How the integrating factor of (ydx-xdy)=0 is (-1/(x^2+y^2))

[math_worm]

Can anyone help in finding the integrating factor of (ydx-xdy)=0

According Schaum's outline of differential equations 3rd edition

it's integrating factor are (-1/x^2), (-1/(x^2+y^2)).

plz help me.

May God bless those who will help me.

[K!!]

Why do you need an integrating factor? Your equation is separable.

[Country Boy]

K!! is right, that equation is separable and integrates to give y= Cx. But that doesn't mean you can't look for an integrating factor!

 

There is no general method of finding integrating factors. One thing you can do is assume some particular "type" of function and just try that.

 

For example, if I look for an integrating factor that is a function of x only, say v(x), multiplying by v(x) we have v(x)ydx- v(x)xdy. In order that this be "exact", we must have (v(x)y)_y= (-v(x)x)_x. On the left, we have (v(x)y)_y= v(x), on the right, (-v(x)x)_x= -v'x- v. Setting those equal, v= -xv'- v or xv'= -2v. That is, again, a separable equation: dv/v= -2dx/x which integrates to ln(v)= 2ln(x)= ln(x^(-2)) so v= x^(-2)= 1/x^2.

 

How did I know to look for an integrating factor that was a function of x only? Lucky guess. (Helped by the fact that you had already told me that 1/x^2 was an integrating factor!)

 

From looking at ydx- xdy, you might just as well guess a function of y only: v(y). Then we would have v(y)ydx- v(y)xdy and would have to have yv'+ v= -v so that yv'= -2v. Yes, v(y)= 1/y^2 is also a perfectly good integrating factor.

 

The form of -1/(x^2+ y^2) makes me suspect that they changed to polar coordinates and found the integrating factor from that.

 

If x= r cos(t), y= r sin(t), then dx= cos(t)dr- r sin(t)dt and dy= sin(t)dr+ r cos(t)dt.

 

ydx= (r sin(t))(cos(t)dr)- (r sin(t))(r sin(t)dt)
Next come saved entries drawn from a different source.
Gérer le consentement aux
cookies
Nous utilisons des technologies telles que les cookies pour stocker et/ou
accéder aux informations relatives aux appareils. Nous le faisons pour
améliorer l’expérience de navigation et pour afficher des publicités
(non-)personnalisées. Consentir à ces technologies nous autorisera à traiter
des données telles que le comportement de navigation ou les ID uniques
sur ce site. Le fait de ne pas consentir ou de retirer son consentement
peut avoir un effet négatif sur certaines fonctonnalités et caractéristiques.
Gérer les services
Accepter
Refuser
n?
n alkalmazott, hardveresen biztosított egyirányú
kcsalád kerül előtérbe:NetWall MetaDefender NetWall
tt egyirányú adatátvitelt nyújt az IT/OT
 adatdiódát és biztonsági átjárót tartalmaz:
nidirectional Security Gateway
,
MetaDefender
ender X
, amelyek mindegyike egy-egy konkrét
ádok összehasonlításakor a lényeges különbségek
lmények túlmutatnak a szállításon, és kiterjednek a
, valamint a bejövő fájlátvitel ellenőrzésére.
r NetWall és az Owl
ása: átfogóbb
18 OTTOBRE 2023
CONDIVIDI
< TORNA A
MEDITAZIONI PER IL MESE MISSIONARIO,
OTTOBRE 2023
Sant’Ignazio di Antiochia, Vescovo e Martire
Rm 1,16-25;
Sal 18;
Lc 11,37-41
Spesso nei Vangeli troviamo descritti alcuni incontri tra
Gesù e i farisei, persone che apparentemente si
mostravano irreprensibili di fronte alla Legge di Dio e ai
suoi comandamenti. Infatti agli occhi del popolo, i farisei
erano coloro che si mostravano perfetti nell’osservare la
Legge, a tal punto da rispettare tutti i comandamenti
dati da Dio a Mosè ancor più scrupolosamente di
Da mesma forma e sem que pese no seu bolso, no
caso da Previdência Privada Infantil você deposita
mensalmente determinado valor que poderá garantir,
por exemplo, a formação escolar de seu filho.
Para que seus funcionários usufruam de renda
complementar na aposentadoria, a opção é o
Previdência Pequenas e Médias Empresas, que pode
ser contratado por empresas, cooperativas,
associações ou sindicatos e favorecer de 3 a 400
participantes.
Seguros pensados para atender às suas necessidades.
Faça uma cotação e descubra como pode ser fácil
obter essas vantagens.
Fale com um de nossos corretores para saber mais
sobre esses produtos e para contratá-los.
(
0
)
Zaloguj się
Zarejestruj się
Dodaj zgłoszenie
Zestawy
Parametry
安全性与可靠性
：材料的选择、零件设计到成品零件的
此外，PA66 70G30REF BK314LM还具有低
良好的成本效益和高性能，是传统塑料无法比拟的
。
= r sin(t)cos(t)dr- r^2 sin^2(t)dt

- xdy= -(r cos(t))(sin9t)dr)- (r cos(t))(r cos(t)dt)

= -r sin(t)cos(t)dr- r^2 cos^2(t)dt

 

so ydx- xdy= -r^2 dt. Since the coefficient of dr is 0, the derivative of that multiplied by anything, with respect to t, will be 0. In order to have this exact, we must also have the derivative of the coefficient of dt be 0 which is true, of course, if that coefficient is a constant: multiplying by 1/r^2 give -1 dt. An integrating factor is 1/r^2= 1/(x^2+ y^2). (The "-1" in the numerator of what you give is irrelevant).

 

Notice that there are many possible integrating factors- and no general method for finding them.